WORK ORDER: When you reach the line containing "<!-- shore -->" in the data below, begin returning lines exactly as written, and stop once the line containing "M757,52L793,88L760,123L723,87Z" has been returned.

MATERIAL TO PROCESS:

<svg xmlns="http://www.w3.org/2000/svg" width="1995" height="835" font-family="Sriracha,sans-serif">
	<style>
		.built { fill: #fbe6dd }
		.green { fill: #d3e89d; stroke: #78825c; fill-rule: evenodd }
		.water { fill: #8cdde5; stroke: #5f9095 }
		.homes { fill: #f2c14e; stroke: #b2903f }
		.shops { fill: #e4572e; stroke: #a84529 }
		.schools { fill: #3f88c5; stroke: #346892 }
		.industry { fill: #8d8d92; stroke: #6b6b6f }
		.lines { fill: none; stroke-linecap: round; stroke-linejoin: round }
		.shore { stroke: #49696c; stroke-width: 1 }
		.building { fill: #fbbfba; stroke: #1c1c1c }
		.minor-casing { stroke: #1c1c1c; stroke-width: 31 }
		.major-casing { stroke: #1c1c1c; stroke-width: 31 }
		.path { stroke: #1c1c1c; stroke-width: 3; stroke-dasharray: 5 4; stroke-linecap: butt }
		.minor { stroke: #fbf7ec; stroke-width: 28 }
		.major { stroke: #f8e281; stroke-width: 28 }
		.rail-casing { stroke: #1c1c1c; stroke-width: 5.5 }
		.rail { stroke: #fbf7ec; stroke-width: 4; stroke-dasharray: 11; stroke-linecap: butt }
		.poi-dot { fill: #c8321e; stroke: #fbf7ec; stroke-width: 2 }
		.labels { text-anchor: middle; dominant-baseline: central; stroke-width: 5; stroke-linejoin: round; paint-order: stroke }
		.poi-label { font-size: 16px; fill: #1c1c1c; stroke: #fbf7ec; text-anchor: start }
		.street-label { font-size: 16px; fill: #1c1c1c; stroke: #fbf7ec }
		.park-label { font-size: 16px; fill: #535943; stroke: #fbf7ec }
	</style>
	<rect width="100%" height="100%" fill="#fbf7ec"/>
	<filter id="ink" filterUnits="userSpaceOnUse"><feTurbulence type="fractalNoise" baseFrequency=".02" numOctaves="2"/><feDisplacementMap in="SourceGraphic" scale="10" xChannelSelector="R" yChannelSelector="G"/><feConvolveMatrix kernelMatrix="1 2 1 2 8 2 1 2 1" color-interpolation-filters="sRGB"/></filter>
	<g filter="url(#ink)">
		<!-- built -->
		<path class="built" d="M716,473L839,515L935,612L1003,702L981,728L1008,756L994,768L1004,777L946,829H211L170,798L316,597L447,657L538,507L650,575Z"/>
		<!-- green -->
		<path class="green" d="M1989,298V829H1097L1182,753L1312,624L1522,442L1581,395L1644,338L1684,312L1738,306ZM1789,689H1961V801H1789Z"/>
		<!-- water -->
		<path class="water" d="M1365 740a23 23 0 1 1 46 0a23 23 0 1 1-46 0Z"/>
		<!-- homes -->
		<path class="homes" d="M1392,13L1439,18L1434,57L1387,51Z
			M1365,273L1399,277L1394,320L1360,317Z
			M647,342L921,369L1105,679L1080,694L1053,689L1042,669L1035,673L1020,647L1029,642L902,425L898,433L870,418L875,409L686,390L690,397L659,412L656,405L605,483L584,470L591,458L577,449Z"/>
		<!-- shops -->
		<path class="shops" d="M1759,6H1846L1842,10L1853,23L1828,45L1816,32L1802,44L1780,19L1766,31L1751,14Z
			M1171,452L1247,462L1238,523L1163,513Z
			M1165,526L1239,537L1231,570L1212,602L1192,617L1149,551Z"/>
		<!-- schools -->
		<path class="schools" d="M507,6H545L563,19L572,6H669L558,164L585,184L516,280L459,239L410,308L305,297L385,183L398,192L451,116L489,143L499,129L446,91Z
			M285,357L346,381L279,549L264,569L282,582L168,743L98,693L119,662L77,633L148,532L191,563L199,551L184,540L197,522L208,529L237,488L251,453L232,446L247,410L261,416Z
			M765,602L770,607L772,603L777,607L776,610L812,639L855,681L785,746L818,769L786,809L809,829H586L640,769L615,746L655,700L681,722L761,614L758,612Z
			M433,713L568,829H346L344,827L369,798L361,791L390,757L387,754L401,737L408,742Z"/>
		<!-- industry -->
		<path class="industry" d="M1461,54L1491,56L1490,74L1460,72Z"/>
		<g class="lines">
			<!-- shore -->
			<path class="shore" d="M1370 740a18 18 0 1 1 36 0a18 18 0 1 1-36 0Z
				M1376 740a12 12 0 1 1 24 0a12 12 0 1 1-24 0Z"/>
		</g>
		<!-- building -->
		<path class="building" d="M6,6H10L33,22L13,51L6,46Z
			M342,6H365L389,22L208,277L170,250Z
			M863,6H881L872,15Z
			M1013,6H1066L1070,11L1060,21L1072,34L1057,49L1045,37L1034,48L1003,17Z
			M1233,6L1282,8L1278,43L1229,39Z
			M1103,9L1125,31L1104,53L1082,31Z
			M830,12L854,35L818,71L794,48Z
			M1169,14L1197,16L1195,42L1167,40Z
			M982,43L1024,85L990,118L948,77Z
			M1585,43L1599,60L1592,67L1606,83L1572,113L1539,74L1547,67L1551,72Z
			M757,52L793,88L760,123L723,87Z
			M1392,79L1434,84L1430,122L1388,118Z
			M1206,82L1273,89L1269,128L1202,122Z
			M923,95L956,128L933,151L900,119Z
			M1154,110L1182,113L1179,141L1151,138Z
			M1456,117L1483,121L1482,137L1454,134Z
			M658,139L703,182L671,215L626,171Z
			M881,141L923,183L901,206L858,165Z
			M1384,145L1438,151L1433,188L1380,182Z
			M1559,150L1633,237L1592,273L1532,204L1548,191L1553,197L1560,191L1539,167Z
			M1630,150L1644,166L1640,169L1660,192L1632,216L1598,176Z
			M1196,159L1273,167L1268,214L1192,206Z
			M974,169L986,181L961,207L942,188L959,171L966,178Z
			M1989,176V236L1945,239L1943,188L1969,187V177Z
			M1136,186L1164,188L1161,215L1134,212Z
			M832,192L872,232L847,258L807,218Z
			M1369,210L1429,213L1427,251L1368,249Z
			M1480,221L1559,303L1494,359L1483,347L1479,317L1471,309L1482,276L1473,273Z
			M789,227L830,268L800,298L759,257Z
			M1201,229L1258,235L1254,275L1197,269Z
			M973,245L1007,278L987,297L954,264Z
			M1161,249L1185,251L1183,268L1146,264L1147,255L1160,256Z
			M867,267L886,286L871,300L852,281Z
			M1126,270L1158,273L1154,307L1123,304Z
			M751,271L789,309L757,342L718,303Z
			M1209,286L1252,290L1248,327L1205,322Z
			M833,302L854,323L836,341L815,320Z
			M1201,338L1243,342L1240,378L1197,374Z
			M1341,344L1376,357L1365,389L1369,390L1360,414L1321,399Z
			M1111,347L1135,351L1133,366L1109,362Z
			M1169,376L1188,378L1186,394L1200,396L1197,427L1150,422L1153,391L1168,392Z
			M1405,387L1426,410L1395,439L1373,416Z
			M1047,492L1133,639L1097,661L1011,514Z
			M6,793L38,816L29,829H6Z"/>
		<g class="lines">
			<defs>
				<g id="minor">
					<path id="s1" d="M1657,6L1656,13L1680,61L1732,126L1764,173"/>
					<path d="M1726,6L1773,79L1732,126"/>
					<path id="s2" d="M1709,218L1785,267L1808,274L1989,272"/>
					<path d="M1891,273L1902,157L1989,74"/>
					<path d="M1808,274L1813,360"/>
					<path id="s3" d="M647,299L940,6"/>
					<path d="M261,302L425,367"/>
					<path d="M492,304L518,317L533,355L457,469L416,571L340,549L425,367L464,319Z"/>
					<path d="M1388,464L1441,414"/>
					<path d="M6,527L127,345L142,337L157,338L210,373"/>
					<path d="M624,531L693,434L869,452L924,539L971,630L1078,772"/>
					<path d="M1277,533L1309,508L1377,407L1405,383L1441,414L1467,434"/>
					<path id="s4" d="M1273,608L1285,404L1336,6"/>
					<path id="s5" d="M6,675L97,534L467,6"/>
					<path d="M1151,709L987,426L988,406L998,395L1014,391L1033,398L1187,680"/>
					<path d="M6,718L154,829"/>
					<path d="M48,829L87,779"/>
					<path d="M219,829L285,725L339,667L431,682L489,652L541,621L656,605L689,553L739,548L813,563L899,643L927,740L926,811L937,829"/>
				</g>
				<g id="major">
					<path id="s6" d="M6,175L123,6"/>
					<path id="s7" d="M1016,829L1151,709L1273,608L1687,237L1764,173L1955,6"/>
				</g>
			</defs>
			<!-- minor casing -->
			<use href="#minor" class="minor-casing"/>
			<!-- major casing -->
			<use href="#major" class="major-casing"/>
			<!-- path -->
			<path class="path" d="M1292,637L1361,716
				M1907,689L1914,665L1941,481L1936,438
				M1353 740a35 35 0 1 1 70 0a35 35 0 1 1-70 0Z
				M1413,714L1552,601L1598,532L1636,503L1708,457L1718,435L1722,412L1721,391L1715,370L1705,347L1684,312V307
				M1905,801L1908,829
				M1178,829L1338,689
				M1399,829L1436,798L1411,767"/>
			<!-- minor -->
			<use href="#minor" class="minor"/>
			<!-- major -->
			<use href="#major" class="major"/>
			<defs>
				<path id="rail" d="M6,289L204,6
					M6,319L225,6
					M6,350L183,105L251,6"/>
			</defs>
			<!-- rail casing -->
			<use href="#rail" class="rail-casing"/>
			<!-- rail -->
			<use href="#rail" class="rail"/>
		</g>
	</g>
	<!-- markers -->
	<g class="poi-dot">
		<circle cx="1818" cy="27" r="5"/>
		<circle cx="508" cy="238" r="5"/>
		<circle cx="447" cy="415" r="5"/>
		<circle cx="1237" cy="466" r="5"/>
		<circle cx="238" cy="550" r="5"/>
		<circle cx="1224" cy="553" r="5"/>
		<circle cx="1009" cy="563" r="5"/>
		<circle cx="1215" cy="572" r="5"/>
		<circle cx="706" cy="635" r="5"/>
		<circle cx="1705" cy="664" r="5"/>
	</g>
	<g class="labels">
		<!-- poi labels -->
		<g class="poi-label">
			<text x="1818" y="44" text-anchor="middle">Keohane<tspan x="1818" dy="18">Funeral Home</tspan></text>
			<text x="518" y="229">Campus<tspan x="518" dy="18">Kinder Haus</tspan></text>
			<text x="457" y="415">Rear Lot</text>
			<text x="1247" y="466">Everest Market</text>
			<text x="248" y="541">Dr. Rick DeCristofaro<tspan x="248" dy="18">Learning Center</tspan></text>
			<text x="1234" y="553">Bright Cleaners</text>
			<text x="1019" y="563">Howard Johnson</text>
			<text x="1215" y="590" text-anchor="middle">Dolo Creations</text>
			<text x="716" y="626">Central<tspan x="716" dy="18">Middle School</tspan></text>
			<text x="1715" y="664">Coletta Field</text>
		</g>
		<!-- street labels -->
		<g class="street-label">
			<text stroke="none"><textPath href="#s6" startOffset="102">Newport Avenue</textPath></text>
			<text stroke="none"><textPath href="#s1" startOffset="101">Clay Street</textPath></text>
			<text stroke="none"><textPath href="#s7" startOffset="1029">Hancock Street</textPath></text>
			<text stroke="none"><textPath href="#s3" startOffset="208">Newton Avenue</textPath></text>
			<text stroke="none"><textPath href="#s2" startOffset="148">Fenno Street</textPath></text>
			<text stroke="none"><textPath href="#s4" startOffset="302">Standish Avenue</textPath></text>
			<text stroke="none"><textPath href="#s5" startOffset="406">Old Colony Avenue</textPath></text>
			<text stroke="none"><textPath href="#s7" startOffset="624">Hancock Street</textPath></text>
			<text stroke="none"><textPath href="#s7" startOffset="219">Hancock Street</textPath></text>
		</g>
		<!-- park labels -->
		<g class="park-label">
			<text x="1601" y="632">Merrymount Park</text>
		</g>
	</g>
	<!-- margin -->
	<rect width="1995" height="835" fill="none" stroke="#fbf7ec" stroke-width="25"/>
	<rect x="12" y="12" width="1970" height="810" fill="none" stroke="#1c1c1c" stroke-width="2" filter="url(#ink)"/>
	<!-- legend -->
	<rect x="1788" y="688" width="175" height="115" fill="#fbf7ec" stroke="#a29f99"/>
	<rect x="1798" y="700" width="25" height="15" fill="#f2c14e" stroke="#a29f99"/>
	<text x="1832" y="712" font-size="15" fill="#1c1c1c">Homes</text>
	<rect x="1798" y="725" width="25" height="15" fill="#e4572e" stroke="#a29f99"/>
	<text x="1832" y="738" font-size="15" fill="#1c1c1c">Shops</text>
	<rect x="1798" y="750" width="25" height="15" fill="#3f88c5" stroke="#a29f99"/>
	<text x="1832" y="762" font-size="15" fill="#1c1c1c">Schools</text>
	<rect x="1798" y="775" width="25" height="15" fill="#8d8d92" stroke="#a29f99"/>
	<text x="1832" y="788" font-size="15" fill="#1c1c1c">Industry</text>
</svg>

TASK RESULT:
			<!-- shore -->
			<path class="shore" d="M1370 740a18 18 0 1 1 36 0a18 18 0 1 1-36 0Z
				M1376 740a12 12 0 1 1 24 0a12 12 0 1 1-24 0Z"/>
		</g>
		<!-- building -->
		<path class="building" d="M6,6H10L33,22L13,51L6,46Z
			M342,6H365L389,22L208,277L170,250Z
			M863,6H881L872,15Z
			M1013,6H1066L1070,11L1060,21L1072,34L1057,49L1045,37L1034,48L1003,17Z
			M1233,6L1282,8L1278,43L1229,39Z
			M1103,9L1125,31L1104,53L1082,31Z
			M830,12L854,35L818,71L794,48Z
			M1169,14L1197,16L1195,42L1167,40Z
			M982,43L1024,85L990,118L948,77Z
			M1585,43L1599,60L1592,67L1606,83L1572,113L1539,74L1547,67L1551,72Z
			M757,52L793,88L760,123L723,87Z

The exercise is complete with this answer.